> **ENTRIES PROVIDED**
Content starts

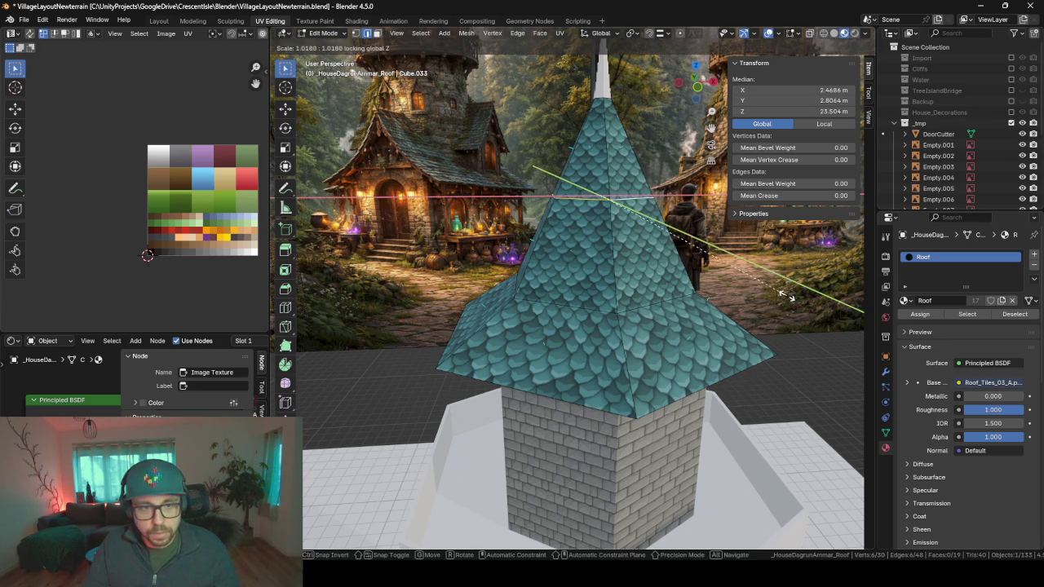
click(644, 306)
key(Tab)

Content ends
Content starts

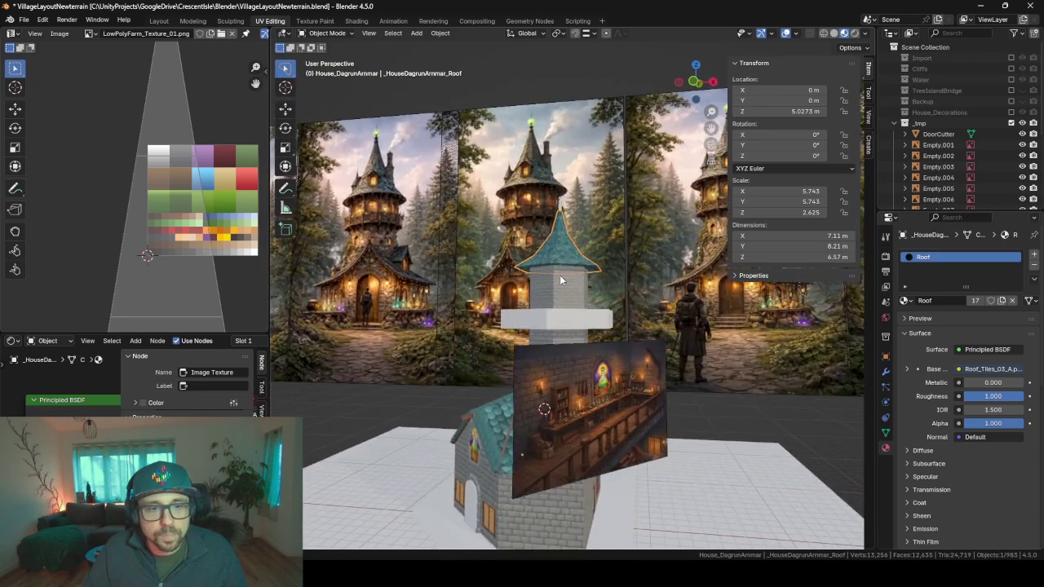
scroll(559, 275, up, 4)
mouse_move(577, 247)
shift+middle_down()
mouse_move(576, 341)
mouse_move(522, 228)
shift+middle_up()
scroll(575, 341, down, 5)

Content ends

> **PROBLEM DETAILS**
Copy exactly the stretch of data above from the line with "scroll(559, 275, up, 4)" through the line with "scroll(575, 341, down, 5)", and omit all other lines.

> **RESULT FOR THIS EXERCISE**
scroll(559, 275, up, 4)
mouse_move(577, 247)
shift+middle_down()
mouse_move(576, 341)
mouse_move(522, 228)
shift+middle_up()
scroll(575, 341, down, 5)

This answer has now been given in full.